_PROVIDED PASSAGE:_
**********

The earlier docs described an expanding-radius search (0.01° → 0.05° → ... → 0.5°). That was never the implementation; the current behavior is the index-space 3×3 mean above.

Example:

(37.7749, -122.4194)       # San Francisco: (lat, lon)

Mode 4: Bounding Box

Clip data to a rectangular geographic region specified by latitude and longitude ranges.

Example:

((36.0, 39.0), (-122.0, -118.0))   # ((lat_min, lat_max), (lon_min, lon_max))

Mode 5: Custom File

Clip using geometry from shapefile or GeoJSON file.

Example:

"/path/to/custom_region.shp"       # Shapefile with geometry

Multi-Input Handling

Multiple Boundaries

When providing a list of boundary names, they are combined using union (OR logic):

["Alameda", "Contra Costa", "Santa Clara"]  # All three counties combined

With separation:

{"boundaries": ["Alameda", "Contra Costa"], "separated": True}
# Returns: Dict with separate Dataset for each county

Multiple Points

When providing multiple point coordinates: - Each point gets independent smart-gridcell search - Results include closest_cell dimension with length = number of points - Automatic duplicate filtering if multiple points map to same gridcell

Example:

[(37.7749, -122.4194), (34.0522, -118.2437), (32.7157, -117.1611)]
# Returns: Dataset with closest_cell dimension = 3 (SF, LA, San Diego)

**********

_DATA EXCERPT:_
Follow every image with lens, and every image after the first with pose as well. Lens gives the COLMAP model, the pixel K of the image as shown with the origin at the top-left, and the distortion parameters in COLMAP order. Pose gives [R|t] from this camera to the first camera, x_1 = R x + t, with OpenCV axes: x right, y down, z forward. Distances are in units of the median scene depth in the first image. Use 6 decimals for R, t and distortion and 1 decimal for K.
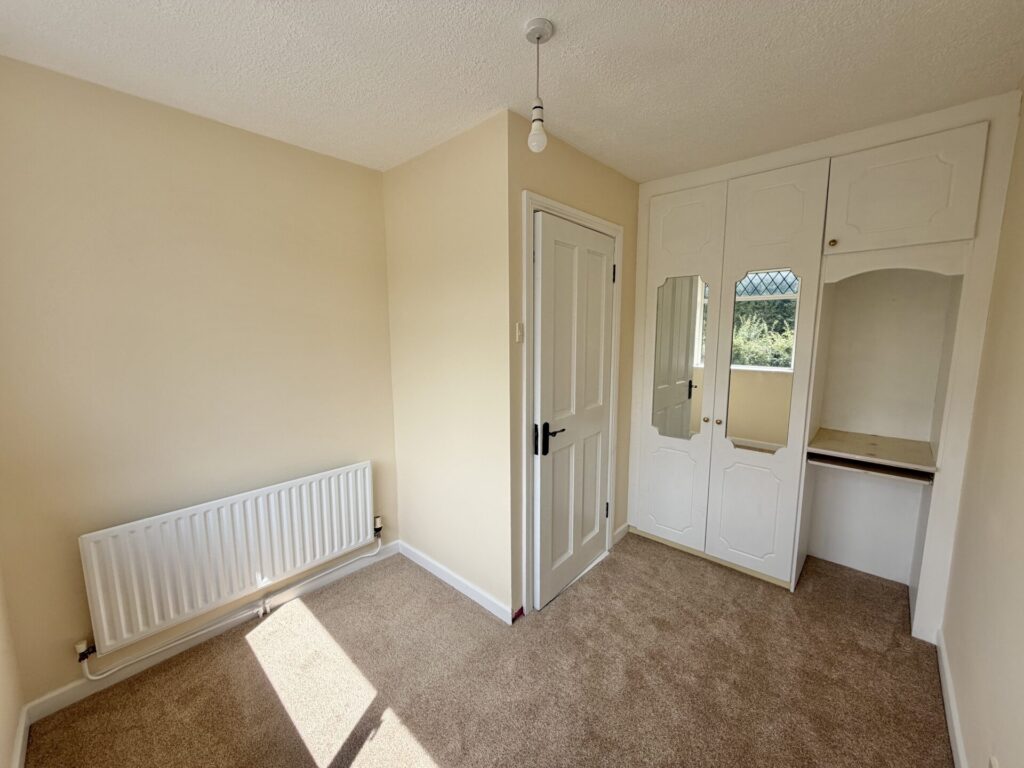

**********

_DIRECTIONS:_
A. In the clipping documentation above, rewrite the paragraph beginning "When providing multiple point coordinates" as a short bulleted list that keeps its main facts.
B. List every county named in the clipping documentation above.
C. From the clipping documentation above, output the passage starting with "The earlier docs" and going on through "lat_max), (lon_min, lon_max))".

_RESPONSE LIST:_
A.
For multiple point coordinates:
- Each point receives its own smart-gridcell search.
- Results carry a closest_cell dimension whose length equals the number of points.
- Duplicates are filtered automatically when several points fall in the same gridcell.

B.
- Alameda
- Contra Costa
- Santa Clara

C.
The earlier docs described an expanding-radius search (0.01° → 0.05° → ... → 0.5°). That was never the implementation; the current behavior is the index-space 3×3 mean above.

Example:

(37.7749, -122.4194)       # San Francisco: (lat, lon)

Mode 4: Bounding Box

Clip data to a rectangular geographic region specified by latitude and longitude ranges.

Example:

((36.0, 39.0), (-122.0, -118.0))   # ((lat_min, lat_max), (lon_min, lon_max))